In this study, we used SegNet and achieved comparable or superior results for PCa autosegmentation (DSC of 0.52) to those achieved in other studies using bpMRI or mpMRI (DSCs of 0.37–0.46) [
34,
35,
36]. Our study achieved a result (AUC of 0.9) comparable to that achieved by other studies (AUCs of 0.84 [
30] and 0.94 [
14]) that used the AUC to determine the performance of PCa detection for the dataset and combination of images adopted in the present study. The comparison of the network with state-of-the-art methods was show in
Table 4. SegNet occupies a smaller computing space and is faster than other architectures. Moreover, it does not require multistage training. To maintain the same output image resolution the same as the input image resolution, SegNet uses pooling indices to upsample low-resolution feature maps. This process allows the network to store boundary information and reduce the number of trainable parameters. We also employed image augmentation and patch extraction to reduce the amount of training data while achieving similar or superior results to those obtained in previous studies.

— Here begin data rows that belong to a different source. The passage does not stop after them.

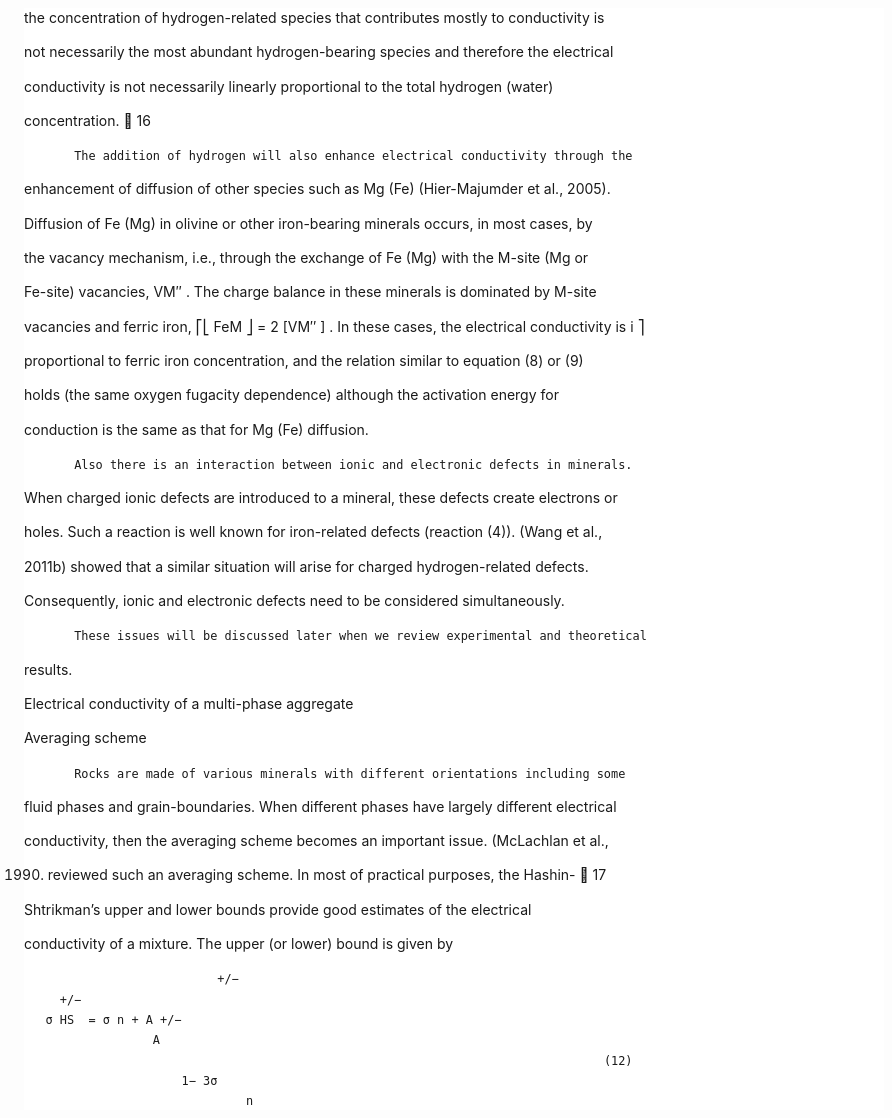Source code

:the concentration of hydrogen-related species that contributes mostly to conductivity is

not necessarily the most abundant hydrogen-bearing species and therefore the electrical

conductivity is not necessarily linearly proportional to the total hydrogen (water)

concentration.
                                                                                             16

           The addition of hydrogen will also enhance electrical conductivity through the

enhancement of diffusion of other species such as Mg (Fe) (Hier-Majumder et al., 2005).

Diffusion of Fe (Mg) in olivine or other iron-bearing minerals occurs, in most cases, by

the vacancy mechanism, i.e., through the exchange of Fe (Mg) with the M-site (Mg or

Fe-site) vacancies, VM′′ . The charge balance in these minerals is dominated by M-site

vacancies and ferric iron, ⎡⎣ FeM ⎦ = 2 [VM′′ ] . In these cases, the electrical conductivity is
                                i ⎤



proportional to ferric iron concentration, and the relation similar to equation (8) or (9)

holds (the same oxygen fugacity dependence) although the activation energy for

conduction is the same as that for Mg (Fe) diffusion.

           Also there is an interaction between ionic and electronic defects in minerals.

When charged ionic defects are introduced to a mineral, these defects create electrons or

holes. Such a reaction is well known for iron-related defects (reaction (4)). (Wang et al.,

2011b) showed that a similar situation will arise for charged hydrogen-related defects.

Consequently, ionic and electronic defects need to be considered simultaneously.

           These issues will be discussed later when we review experimental and theoretical

results.



Electrical conductivity of a multi-phase aggregate

Averaging scheme

           Rocks are made of various minerals with different orientations including some

fluid phases and grain-boundaries. When different phases have largely different electrical

conductivity, then the averaging scheme becomes an important issue. (McLachlan et al.,

1990) reviewed such an averaging scheme. In most of practical purposes, the Hashin-
                                                                                                 17

Shtrikman’s upper and lower bounds provide good estimates of the electrical

conductivity of a mixture. The upper (or lower) bound is given by



                               +/−
         +/−
       σ HS  = σ n + A +/−
                      A
                                                                                     (12)
                          1− 3σ
                                   n
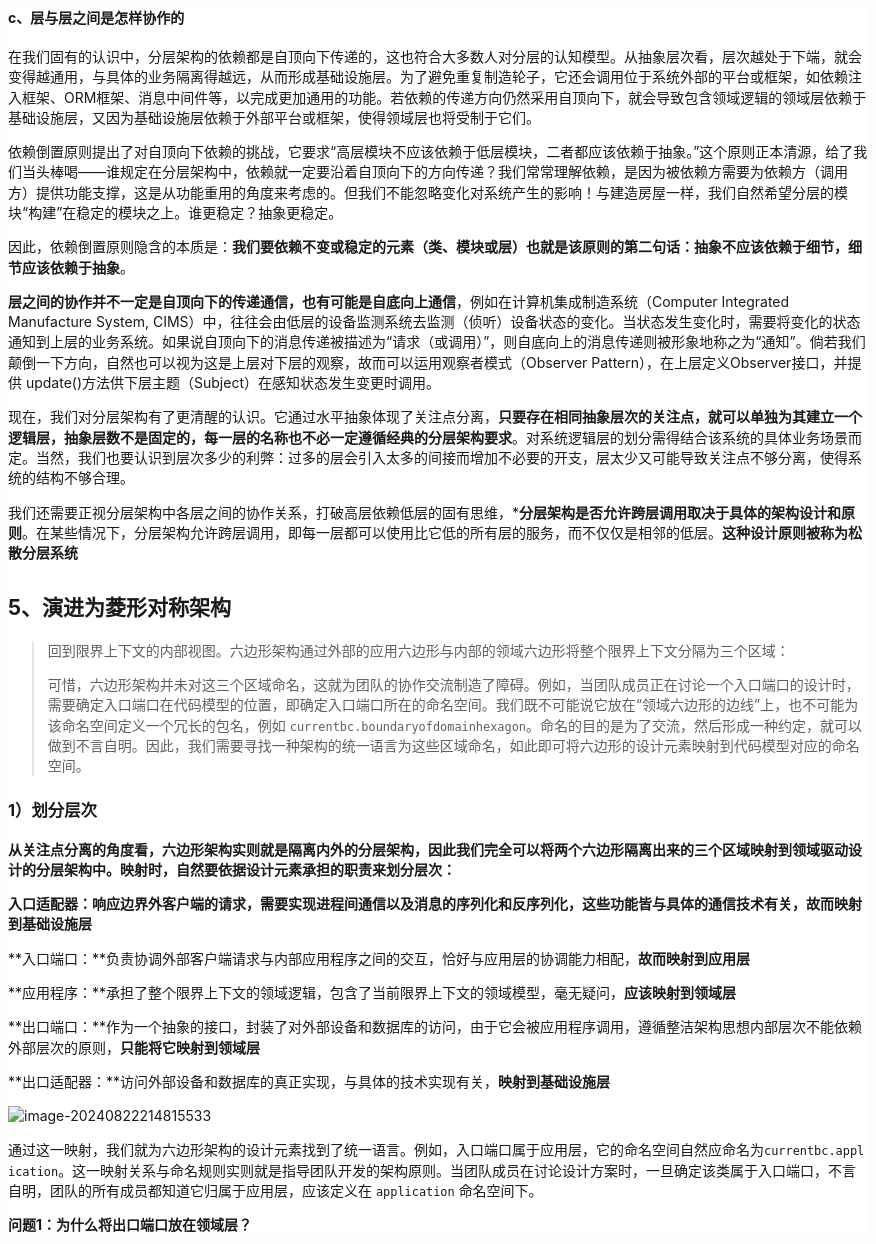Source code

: 

#### c、层与层之间是怎样协作的

在我们固有的认识中，分层架构的依赖都是自顶向下传递的，这也符合大多数人对分层的认知模型。从抽象层次看，层次越处于下端，就会变得越通用，与具体的业务隔离得越远，从而形成基础设施层。为了避免重复制造轮子，它还会调用位于系统外部的平台或框架，如依赖注入框架、ORM框架、消息中间件等，以完成更加通用的功能。若依赖的传递方向仍然采用自顶向下，就会导致包含领域逻辑的领域层依赖于基础设施层，又因为基础设施层依赖于外部平台或框架，使得领域层也将受制于它们。    



依赖倒置原则提出了对自顶向下依赖的挑战，它要求“高层模块不应该依赖于低层模块，二者都应该依赖于抽象。”这个原则正本清源，给了我们当头棒喝——谁规定在分层架构中，依赖就一定要沿着自顶向下的方向传递？我们常常理解依赖，是因为被依赖方需要为依赖方（调用方）提供功能支撑，这是从功能重用的角度来考虑的。但我们不能忽略变化对系统产生的影响！与建造房屋一样，我们自然希望分层的模块“构建”在稳定的模块之上。谁更稳定？抽象更稳定。      

因此，依赖倒置原则隐含的本质是：**我们要依赖不变或稳定的元素（类、模块或层）也就是该原则的第二句话：抽象不应该依赖于细节，细节应该依赖于抽象**。     

**层之间的协作并不一定是自顶向下的传递通信，也有可能是自底向上通信**，例如在计算机集成制造系统（Computer Integrated Manufacture System, CIMS）中，往往会由低层的设备监测系统去监测（侦听）设备状态的变化。当状态发生变化时，需要将变化的状态通知到上层的业务系统。如果说自顶向下的消息传递被描述为“请求（或调用）”，则自底向上的消息传递则被形象地称之为“通知”。倘若我们颠倒一下方向，自然也可以视为这是上层对下层的观察，故而可以运用观察者模式（Observer Pattern），在上层定义Observer接口，并提供 update()方法供下层主题（Subject）在感知状态发生变更时调用。    



现在，我们对分层架构有了更清醒的认识。它通过水平抽象体现了关注点分离，**只要存在相同抽象层次的关注点，就可以单独为其建立一个逻辑层，抽象层数不是固定的，每一层的名称也不必一定遵循经典的分层架构要求**。对系统逻辑层的划分需得结合该系统的具体业务场景而定。当然，我们也要认识到层次多少的利弊：过多的层会引入太多的间接而增加不必要的开支，层太少又可能导致关注点不够分离，使得系统的结构不够合理。         

我们还需要正视分层架构中各层之间的协作关系，打破高层依赖低层的固有思维，***分层架构是否允许跨层调用‌取决于具体的架构设计和原则**。在某些情况下，分层架构允许跨层调用，即每一层都可以使用比它低的所有层的服务，而不仅仅是相邻的低层。**这种设计原则被称为松散分层系统**



## 5、演进为菱形对称架构

> 回到限界上下文的内部视图。六边形架构通过外部的应用六边形与内部的领域六边形将整个限界上下文分隔为三个区域：   
>
> 可惜，六边形架构并未对这三个区域命名，这就为团队的协作交流制造了障碍。例如，当团队成员正在讨论一个入口端口的设计时，需要确定入口端口在代码模型的位置，即确定入口端口所在的命名空间。我们既不可能说它放在“领域六边形的边线”上，也不可能为该命名空间定义一个冗长的包名，例如 `currentbc.boundaryofdomainhexagon`。命名的目的是为了交流，然后形成一种约定，就可以做到不言自明。因此，我们需要寻找一种架构的统一语言为这些区域命名，如此即可将六边形的设计元素映射到代码模型对应的命名空间。

### 1）划分层次

**从关注点分离的角度看，六边形架构实则就是隔离内外的分层架构，因此我们完全可以将两个六边形隔离出来的三个区域映射到领域驱动设计的分层架构中。映射时，自然要依据设计元素承担的职责来划分层次：**        

**入口适配器：**响应边界外客户端的请求，需要实现进程间通信以及消息的序列化和反序列化，这些功能皆与具体的通信技术有关，故而映**射到基础设施层**

**入口端口：**负责协调外部客户端请求与内部应用程序之间的交互，恰好与应用层的协调能力相配，**故而映射到应用层**    

**应用程序：**承担了整个限界上下文的领域逻辑，包含了当前限界上下文的领域模型，毫无疑问，**应该映射到领域层**     

**出口端口：**作为一个抽象的接口，封装了对外部设备和数据库的访问，由于它会被应用程序调用，遵循整洁架构思想内部层次不能依赖外部层次的原则，**只能将它映射到领域层**     

**出口适配器：**访问外部设备和数据库的真正实现，与具体的技术实现有关，**映射到基础设施层**

![image-20240822214815533](/Users/healerjean/Desktop/HealerJean/HCode/HealerJean.github.io/blogImages/image-20240822214815533.png)

通过这一映射，我们就为六边形架构的设计元素找到了统一语言。例如，入口端口属于应用层，它的命名空间自然应命名为`currentbc.application`。这一映射关系与命名规则实则就是指导团队开发的架构原则。当团队成员在讨论设计方案时，一旦确定该类属于入口端口，不言自明，团队的所有成员都知道它归属于应用层，应该定义在  `application`  命名空间下。



**问题1：为什么将出口端口放在领域层？**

Several challenges exist in the DL process for PCa autosegmentation. The first challenge is the imbalanced class labels. The PCa regions are usually smaller than those of background normal tissue, which causes the background label to become the dominant class during the learning process and thus unbalance prediction. To avoid the learning process from being trapped in a local minim, we used the class weight balance method to increase the weighting of the small class and increase its prediction accuracy. The accuracy can be further increased by increasing the number of datasets and using class-distribution-aware training techniques [
18]. Another challenge is the high FP rate of PCa in the PZ region. By inspecting the source images, we found that this phenomenon may be due to the inflammation process, frequently encountered motion artifacts, or rectal gas causing susceptibility artifacts in DWIs [
37]. With nearly 75% of malignant lesions emerging from the PZ [
38], improving the imaging quality and decreasing artifacts are essential for improving the DL performance.
Our study has some limitations. First, the size of our training data might be suboptimal for DL. Second, the training parameters in our model are yet to be improved, especially for the autosegmentation of the normal PZ and PCa region. A fine-tuning strategy may help train the model and improve the segmentation performance. Third, the training was performed using a dataset with homogeneous imaging quality by the same vendor. We have yet to validate whether the model is sufficiently robust or applicable to different datasets.